Tuesday, 10 August 2010

Phase 1 - Build the Wood Bunker

1. Foundations and first courses
After measuring the plot, I dug 6" deep foundations a little wider than two-brick's width and filled them with concrete.









Once dry, I laid two courses only where they would be visible, and allowed just a single course for the proposed arched entrance to the bunker. For the far side and back I choose to opt for breeze block straight on to the foundation, so save money.

2. The walls
I choose to breeze block and render the walls for economy, simplicity and speed.









Notice, the notches I cut out of the end walls to sit the concrete lintels in. Working with, cutting and shaping the breeze blocks was, as they say, a breeze!

3. Lintel supports for bunker roof/oven floor
After then deciding to build two further posts for each lintel, I cemented them in.









I gave it a good few days to dry out, then added the brick arch* and bunker roof/oven floor by laying the concrete slabs. The observant among you will spot the 'deliberate mistake' - I miscalculated the length of the slabs and came up short, so had to finished the very end with breeze blocks - no big deal!

* The build the brick arch I simply cut two bit of wood the the shape I wanted the opening to be. Nailed them together. Placed this on two thin sticks to raise it slightly. Laid the brick arch and remaining wall blocks on top. Let it to dry, then kicked out the brick arch. Voila!
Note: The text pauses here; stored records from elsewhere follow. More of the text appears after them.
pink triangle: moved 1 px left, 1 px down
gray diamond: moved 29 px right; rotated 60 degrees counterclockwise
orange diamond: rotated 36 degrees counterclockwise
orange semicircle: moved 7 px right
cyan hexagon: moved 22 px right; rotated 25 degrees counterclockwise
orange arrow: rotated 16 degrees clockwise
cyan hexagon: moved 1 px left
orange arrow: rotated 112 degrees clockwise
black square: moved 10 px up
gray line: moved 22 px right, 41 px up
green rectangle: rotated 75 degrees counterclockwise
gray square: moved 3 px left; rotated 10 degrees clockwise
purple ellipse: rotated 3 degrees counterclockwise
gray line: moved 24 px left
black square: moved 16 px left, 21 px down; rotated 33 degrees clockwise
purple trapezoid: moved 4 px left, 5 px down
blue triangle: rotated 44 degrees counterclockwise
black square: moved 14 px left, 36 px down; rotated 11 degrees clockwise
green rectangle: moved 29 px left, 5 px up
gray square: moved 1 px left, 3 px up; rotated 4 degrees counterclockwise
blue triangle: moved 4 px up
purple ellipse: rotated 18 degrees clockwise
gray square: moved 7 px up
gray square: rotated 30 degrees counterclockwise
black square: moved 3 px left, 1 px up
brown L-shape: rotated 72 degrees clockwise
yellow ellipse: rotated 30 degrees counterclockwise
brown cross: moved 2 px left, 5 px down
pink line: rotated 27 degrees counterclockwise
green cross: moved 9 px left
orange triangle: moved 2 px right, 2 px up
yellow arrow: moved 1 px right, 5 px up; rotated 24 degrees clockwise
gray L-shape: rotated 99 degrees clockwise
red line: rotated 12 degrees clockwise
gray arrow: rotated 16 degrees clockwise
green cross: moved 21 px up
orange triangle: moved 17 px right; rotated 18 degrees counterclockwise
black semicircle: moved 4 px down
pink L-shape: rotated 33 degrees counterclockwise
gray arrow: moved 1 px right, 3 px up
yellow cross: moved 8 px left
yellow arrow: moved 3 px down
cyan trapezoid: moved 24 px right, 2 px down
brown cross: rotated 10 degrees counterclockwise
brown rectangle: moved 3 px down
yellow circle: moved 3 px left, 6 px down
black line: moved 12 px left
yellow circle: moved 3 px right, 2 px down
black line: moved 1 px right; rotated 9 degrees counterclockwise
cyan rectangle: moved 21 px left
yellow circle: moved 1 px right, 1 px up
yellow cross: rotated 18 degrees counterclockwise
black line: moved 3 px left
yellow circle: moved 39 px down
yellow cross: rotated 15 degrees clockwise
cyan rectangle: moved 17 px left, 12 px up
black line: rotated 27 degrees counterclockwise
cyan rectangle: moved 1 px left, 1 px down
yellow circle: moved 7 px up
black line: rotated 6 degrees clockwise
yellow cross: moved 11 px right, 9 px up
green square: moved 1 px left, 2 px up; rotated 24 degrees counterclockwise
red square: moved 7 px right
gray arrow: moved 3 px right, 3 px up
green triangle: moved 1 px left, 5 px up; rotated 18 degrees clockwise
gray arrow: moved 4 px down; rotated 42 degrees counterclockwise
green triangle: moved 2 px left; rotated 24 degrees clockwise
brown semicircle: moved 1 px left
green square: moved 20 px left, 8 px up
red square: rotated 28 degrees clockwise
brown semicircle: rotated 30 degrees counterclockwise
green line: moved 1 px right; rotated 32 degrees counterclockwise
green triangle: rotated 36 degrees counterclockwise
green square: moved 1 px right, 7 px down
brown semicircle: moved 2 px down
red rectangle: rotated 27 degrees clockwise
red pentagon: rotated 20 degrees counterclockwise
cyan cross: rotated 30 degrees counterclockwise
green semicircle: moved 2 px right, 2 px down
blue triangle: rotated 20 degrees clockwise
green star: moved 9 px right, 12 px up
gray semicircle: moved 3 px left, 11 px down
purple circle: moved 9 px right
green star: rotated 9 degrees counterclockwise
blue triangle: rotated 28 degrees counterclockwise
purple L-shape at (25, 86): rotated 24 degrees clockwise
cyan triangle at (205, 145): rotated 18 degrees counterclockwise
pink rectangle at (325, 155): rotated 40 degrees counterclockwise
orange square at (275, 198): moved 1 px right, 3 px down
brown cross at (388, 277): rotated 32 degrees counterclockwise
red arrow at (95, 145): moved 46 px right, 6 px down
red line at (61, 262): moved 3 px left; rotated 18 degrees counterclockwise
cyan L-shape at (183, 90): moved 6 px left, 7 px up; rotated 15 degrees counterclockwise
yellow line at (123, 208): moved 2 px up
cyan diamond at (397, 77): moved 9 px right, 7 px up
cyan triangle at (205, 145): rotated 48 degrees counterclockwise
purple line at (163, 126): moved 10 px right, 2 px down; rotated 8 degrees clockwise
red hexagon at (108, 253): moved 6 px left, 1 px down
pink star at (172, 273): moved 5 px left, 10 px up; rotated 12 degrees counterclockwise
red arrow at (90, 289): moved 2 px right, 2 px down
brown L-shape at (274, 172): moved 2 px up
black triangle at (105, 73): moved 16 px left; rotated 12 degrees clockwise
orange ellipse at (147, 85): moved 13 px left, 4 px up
4. The insulated oven sub-floor
As guided by the book Build Your Own Earth Oven by Kiko Denzer and Hannah Field, I had to now make an insulated, structurally sound sub-floor for the oven. After building the edge with more breeze blocks the inside was filled with a combination of clay, sawdust and empty wine and beer bottles. The liver took quite a bashing the night before to empty all of these, I can tell you!









As I still wasn't 100% confident about using only clay (and contrary to the books guidelines), I added a little bit of cement to the insulation mix - but I know now that this really isn't necessary.

5. Render face of breeze blocks

This was the only thing I felt I'd have trouble with, so I enlisted my father-in-law Mick. This was definitely the right thing to do. In the time it took me to render on quarter of the back, he had done all the front and used about a sixth of the materials I had used. I was quite happy at that point to sit back and watch a master at work.

Think the render mix was 5 sand to 1 cement. Each face was battoned first with 2x1" wood before having 2 coats of the render mix applied. Once complete, the finished faces were battoned for the remaining faces to be rendered in the same way.

And that was basically the Wood Bunker FINISHED !!